In some societies it is men who grow their hair long, while women shave their heads; it is men who wear perfume or make-up, wear dresses (I was teased at school for wearing a ‘skirt’, i.e. a kilt), who sit around gossiping while the women do all the hard physical labour. Nowadays ideas of the female gender are changing very fast, and women are becoming soldiers in the front line, taking on many of the roles and attributes of men.

In particular if you add ‘English’ to ‘woman’, you become even more unusual. An English woman is the heir to a Christian society, living in a certain country and fitting in with its laws and customs. Most of your ‘womanhood’ is a construct of a particular history.

For example, ‘being’ a woman in England today entitles you to equality before the law, control over your own body, the right to own property, the right to vote, the right to choose your own marriage partner, equal respect and an equal chance of going to heaven, if you believe in such a place.

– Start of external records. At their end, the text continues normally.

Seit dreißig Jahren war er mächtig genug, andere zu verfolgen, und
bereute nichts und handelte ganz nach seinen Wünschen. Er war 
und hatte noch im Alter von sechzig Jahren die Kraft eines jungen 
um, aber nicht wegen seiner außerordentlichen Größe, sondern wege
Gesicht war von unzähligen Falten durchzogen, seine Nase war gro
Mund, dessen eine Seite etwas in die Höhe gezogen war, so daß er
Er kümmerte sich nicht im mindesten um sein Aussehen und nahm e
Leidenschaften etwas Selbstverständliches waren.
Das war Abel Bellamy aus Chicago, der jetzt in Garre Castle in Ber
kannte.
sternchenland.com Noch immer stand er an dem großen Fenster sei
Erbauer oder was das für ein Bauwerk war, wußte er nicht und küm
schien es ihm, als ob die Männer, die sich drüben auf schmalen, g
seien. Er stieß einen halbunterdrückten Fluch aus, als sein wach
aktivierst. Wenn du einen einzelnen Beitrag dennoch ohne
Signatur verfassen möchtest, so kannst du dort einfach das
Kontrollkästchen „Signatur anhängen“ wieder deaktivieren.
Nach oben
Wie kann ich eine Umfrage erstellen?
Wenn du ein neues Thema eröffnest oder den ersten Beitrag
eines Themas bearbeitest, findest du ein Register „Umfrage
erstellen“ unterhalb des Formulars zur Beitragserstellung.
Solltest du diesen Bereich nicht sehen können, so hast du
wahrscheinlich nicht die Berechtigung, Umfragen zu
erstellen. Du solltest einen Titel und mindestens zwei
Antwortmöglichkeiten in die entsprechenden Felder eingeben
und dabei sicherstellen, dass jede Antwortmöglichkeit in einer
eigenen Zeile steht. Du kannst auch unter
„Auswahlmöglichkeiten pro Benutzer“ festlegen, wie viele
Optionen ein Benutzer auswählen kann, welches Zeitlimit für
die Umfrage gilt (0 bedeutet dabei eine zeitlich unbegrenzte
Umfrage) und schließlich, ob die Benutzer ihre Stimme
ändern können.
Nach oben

Yet ‘being’ a woman in almost all civilizations in history has automatically denied a woman all these things from birth.

You can speak a language which has fewer gender differences built into it than most other languages. For instance all nouns in languages such as French or Italian have to have their gender specified, while in traditional Japanese the superiority of men and inferiority of women was built into the language.

So you are not just a woman, but a very particular and historically unusual kind of woman, who has been constructed by millions of random decisions and accidents over thousands of years. You are not an artificial robot, but you are certainly the product of huge random variations. This pressure occurs in every inter-action you have with every living person, in every moment you spend reading, watching television, in every sentence you speak and every thought you have.